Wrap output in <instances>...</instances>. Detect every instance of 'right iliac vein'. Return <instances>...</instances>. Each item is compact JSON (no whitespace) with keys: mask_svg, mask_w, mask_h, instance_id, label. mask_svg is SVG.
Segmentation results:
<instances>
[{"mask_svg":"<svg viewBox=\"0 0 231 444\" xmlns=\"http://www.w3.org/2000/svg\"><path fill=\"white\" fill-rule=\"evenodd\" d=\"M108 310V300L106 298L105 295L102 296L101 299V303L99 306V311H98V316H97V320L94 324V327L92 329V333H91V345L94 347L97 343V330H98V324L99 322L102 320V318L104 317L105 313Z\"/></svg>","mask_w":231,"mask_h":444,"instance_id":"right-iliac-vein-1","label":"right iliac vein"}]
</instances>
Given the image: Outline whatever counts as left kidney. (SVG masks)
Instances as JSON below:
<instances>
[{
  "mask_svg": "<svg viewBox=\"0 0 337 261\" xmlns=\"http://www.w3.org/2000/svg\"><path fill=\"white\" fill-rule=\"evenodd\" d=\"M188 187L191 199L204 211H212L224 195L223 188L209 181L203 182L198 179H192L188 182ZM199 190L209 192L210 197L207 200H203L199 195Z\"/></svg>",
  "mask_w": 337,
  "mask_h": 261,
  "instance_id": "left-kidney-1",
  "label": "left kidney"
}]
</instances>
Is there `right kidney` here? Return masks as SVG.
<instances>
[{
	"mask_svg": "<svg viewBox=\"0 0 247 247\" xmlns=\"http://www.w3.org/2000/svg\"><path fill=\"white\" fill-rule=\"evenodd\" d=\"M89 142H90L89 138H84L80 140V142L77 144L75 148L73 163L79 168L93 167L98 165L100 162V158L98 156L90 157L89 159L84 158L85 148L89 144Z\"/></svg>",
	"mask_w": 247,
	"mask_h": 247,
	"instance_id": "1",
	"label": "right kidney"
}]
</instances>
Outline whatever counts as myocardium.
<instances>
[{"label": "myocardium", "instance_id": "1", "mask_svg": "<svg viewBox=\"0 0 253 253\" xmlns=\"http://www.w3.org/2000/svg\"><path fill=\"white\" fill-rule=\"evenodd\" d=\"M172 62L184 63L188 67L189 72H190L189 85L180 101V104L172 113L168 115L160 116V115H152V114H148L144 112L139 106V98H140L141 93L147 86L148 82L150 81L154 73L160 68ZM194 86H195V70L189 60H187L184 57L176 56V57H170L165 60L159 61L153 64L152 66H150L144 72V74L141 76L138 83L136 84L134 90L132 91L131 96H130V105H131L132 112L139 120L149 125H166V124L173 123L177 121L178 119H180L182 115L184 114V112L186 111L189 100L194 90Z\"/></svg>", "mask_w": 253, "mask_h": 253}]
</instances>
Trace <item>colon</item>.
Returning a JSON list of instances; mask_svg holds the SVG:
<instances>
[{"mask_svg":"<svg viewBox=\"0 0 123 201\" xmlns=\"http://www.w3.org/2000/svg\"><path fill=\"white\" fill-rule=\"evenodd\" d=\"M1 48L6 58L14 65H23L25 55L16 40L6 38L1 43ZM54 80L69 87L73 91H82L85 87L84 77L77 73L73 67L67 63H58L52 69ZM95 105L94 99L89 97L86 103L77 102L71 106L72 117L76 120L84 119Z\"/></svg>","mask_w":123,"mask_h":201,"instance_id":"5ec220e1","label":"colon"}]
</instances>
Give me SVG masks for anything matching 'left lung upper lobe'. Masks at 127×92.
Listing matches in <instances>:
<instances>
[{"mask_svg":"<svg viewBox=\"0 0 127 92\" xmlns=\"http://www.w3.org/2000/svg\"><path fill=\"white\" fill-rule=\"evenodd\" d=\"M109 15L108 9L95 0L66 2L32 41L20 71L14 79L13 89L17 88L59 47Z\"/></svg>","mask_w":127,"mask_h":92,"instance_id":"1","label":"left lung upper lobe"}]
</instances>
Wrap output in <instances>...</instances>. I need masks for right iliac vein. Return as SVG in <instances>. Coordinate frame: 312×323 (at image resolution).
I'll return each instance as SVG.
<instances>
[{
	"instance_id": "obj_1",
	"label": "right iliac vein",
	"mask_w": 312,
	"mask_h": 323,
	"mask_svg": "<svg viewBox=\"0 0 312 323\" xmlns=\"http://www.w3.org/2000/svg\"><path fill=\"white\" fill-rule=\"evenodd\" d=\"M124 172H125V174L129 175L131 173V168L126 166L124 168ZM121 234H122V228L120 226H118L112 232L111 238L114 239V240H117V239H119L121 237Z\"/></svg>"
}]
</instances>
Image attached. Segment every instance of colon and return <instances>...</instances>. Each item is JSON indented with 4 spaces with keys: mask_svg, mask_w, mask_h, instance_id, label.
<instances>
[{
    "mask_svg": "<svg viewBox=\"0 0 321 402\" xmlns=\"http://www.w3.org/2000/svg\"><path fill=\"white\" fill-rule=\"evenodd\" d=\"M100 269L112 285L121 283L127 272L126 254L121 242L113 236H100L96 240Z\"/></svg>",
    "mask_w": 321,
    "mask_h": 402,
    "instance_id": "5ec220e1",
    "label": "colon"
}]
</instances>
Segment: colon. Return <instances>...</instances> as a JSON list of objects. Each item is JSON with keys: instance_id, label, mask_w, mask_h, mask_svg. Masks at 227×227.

───

**What you need to do:**
Which lines above contain the string "iliac"? Show each of them in full.

**Expected answer:**
Wrap output in <instances>...</instances>. Detect every instance of 'right iliac vein'. Return <instances>...</instances>. Each item is compact JSON (no whitespace) with keys: mask_svg, mask_w, mask_h, instance_id, label. mask_svg is SVG.
[{"mask_svg":"<svg viewBox=\"0 0 231 444\" xmlns=\"http://www.w3.org/2000/svg\"><path fill=\"white\" fill-rule=\"evenodd\" d=\"M108 310V300L106 298L105 295L102 296L101 299V303L99 306V311H98V316H97V320L94 324V327L92 329V333H91V345L94 347L97 343V330H98V324L99 322L102 320V318L104 317L105 313Z\"/></svg>","mask_w":231,"mask_h":444,"instance_id":"right-iliac-vein-1","label":"right iliac vein"}]
Wrap output in <instances>...</instances>. I need masks for right iliac vein. Return as SVG in <instances>. Coordinate frame: 312×323 (at image resolution).
	"label": "right iliac vein",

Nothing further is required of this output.